- Problem details: Set the data down again, exactly as it reads, but without the pictures.

(Data records)
/---

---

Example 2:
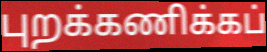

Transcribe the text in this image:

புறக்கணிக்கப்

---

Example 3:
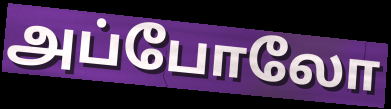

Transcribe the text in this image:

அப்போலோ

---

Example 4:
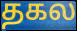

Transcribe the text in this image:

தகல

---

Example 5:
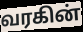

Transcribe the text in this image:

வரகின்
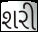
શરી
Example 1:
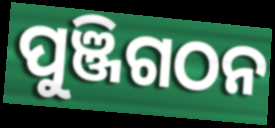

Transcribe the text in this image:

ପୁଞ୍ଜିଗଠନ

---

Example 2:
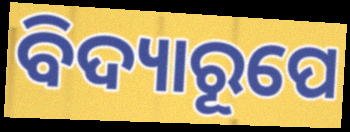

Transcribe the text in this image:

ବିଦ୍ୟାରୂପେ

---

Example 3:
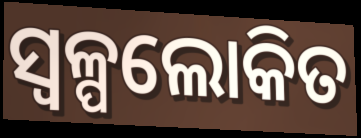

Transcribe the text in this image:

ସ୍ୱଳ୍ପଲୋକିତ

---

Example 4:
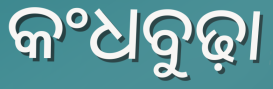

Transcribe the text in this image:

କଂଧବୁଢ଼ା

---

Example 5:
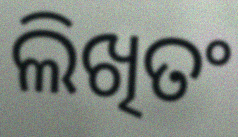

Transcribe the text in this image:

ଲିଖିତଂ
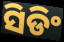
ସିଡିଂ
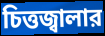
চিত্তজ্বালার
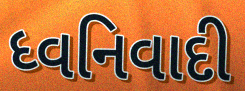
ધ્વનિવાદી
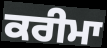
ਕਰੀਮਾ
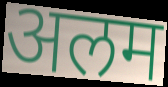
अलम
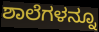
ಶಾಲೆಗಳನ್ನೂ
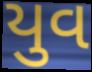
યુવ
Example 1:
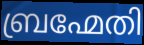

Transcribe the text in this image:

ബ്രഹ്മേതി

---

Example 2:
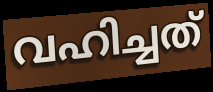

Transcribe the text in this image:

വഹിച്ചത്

\---

- Written reply:
---

Example 2:

Transcribe the text in this image:

புறக்கணிக்கப்

---

Example 3:

Transcribe the text in this image:

அப்போலோ

---

Example 4:

Transcribe the text in this image:

தகல

---

Example 5:

Transcribe the text in this image:

வரகின்
શરી
Example 1:

Transcribe the text in this image:

ପୁଞ୍ଜିଗଠନ

---

Example 2:

Transcribe the text in this image:

ବିଦ୍ୟାରୂପେ

---

Example 3:

Transcribe the text in this image:

ସ୍ୱଳ୍ପଲୋକିତ

---

Example 4:

Transcribe the text in this image:

କଂଧବୁଢ଼ା

---

Example 5:

Transcribe the text in this image:

ଲିଖିତଂ
ସିଡିଂ
চিত্তজ্বালার
ધ્વનિવાદી
ਕਰੀਮਾ
अलम
ಶಾಲೆಗಳನ್ನೂ
યુવ
Example 1:

Transcribe the text in this image:

ബ്രഹ്മേതി

---

Example 2:

Transcribe the text in this image:

വഹിച്ചത്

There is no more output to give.